Video: The Best Places For Truffle And Caviar, According To French Chef Fabrice Vulin
The Tasting Room Focus
There is no doubt that the French adore their butter, but this is next level. We’re in the vast kitchen belonging to Jerome Galis, famed chef-turned-celebrity farmer, and he is advising everybody assembled to slather homemade truffle butter thickly over pieces of crusty French bread, as though it were a rustic pâté. A sprinkle of fleur de sel and fresh shavings of truffle completes the mouthful, a flavour explosion of rich dairy, nutty bread and the earthy black pearls, grown just mere meters away in Galis’ personal truffle farm. This is where Fabrice Vulin, executive chef of The Tasting Room in Macau’s City of Dreams, has spent the afternoon, surveying and searching for black truffles with Galis and his trusty hunting dog, Gina.

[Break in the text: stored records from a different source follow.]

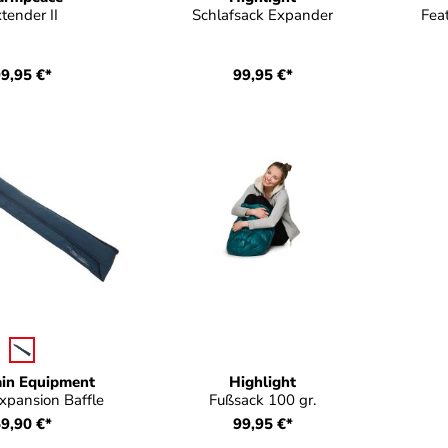
tender II
Schlafsack Expander
Fea
9,95 €*
99,95 €*
auswählen
e
in Equipment
Highlight
xpansion Baffle
Fußsack 100 gr.
9,90 €*
99,95 €*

Vulin has known Galis for the best part of two decades and trusts him as his primary supplier of black winter truffles and Provence asparagus. At his farm down in the south of France (somewhere between hectares upon hectares of petit oak trees (many of them smaller than two meters) shade the rich bounty hidden in the earth below—as Vulin makes his way down the rows, following Gina’s excited tail wagging, Galis explains what to look out for. A telltale crack in the soil indicates the presence of the truffles as they swell, taking in the moisture and nutrients from the surrounding earth, he tells us. Gina barks excitedly and is rewarded with a treat, and Vulin gets to work, kneeling down to gently break the soil with his hands to reveal a small, juvenile truffle—it is only autumn, and it has some way to go yet until it reaches its prime come winter.
“We struggled to follow [the dogs] as they move so quickly, sniffing here and there,” laughs Vulin. “You can be sure that when they start scratching at the ground that there is a 99% chance that there will be a truffle below. Dig in, and straight away you will have that smell that surrounds you.” To Vulin, the scent of the truffle and the undergrowth brings back some of his fondest childhood memories—perhaps, this is one reason why he insists on trying the product at its source, before bringing it to the dining table at The Tasting Room.

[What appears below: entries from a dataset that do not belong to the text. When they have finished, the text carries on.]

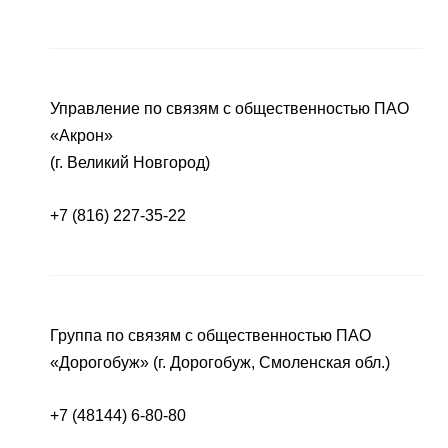
Управление по связям с общественностью ПАО
«Акрон»
(г. Великий Новгород)
+7 (816) 227-35-22
Группа по связям с общественностью ПАО
«Дорогобуж» (г. Дорогобуж, Смоленская обл.)
+7 (48144) 6-80-80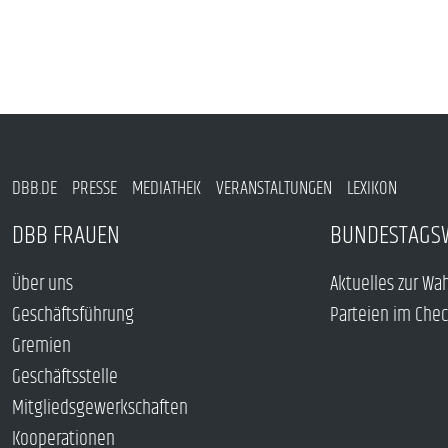
DBB.DE
PRESSE
MEDIATHEK
VERANSTALTUNGEN
LEXIKON
DBB FRAUEN
BUNDESTAGS
Über uns
Aktuelles zur Wa
Geschäftsführung
Parteien im Che
Gremien
Geschäftsstelle
Mitgliedsgewerkschaften
Kooperationen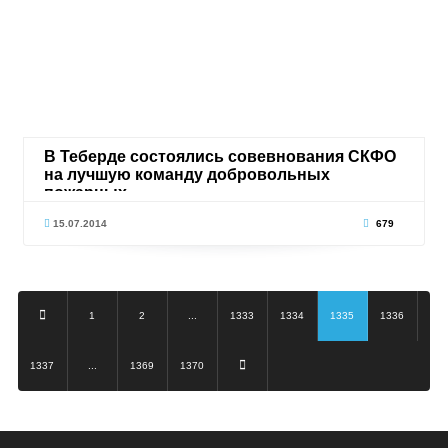
В Теберде состоялись совевнования СКФО
на лучшую команду добровольных
пожарных
15.07.2014
679
1
2
...
1333
1334
1335
1336
1337
...
1369
1370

While items such as truffle and caviar are used as luxurious garnishes for his signature creations, to Vulin their sourcing is as important as that of the primary ingredient. For most of the dishes utilising caviar at The Tasting Room, Vulin insists on Kaviari—a slick, family-run operation was one of the first in the world to adopt eco-conscious production methods while maintaining high quality caviar products. They are involved every step of the way, from assessing the quality of the water to the harvesting of the eggs alongside fish farmers. The eggs are then matured in the Kaviari labs by a caviar master, whose role is not unlike that of a cellar master.

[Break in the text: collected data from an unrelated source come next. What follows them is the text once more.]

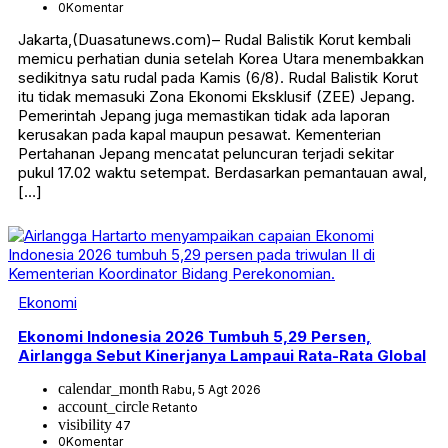
0
Komentar
Jakarta,(Duasatunews.com)– Rudal Balistik Korut kembali
memicu perhatian dunia setelah Korea Utara menembakkan
sedikitnya satu rudal pada Kamis (6/8). Rudal Balistik Korut
itu tidak memasuki Zona Ekonomi Eksklusif (ZEE) Jepang.
Pemerintah Jepang juga memastikan tidak ada laporan
kerusakan pada kapal maupun pesawat. Kementerian
Pertahanan Jepang mencatat peluncuran terjadi sekitar
pukul 17.02 waktu setempat. Berdasarkan pemantauan awal,
[…]
Ekonomi
Ekonomi Indonesia 2026 Tumbuh 5,29 Persen,
Airlangga Sebut Kinerjanya Lampaui Rata-Rata Global
calendar_month
Rabu, 5 Agt 2026
account_circle
Retanto
visibility
47
0
Komentar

Over brunch at Kaviari headquarters in Paris with executive director Karin Nebot, Vulin tasted several varieties; at The Tasting Room, he works primarily with the Kristal caviar, sourced from China’s Thousand Lakes district.“This is an amazing caviar with large grains, a buttery hazelnut taste, and a great texture,” he explains. “It is also very easy to work with. This is what you will find on almost all my recipes that involve caviar.”
For Vulin, everything is tasted and trusted, completing the journey of an ingredient from the source to the table. Perhaps, this is the real definition of luxury, which extends beyond the prestige and pedigree of the products themselves.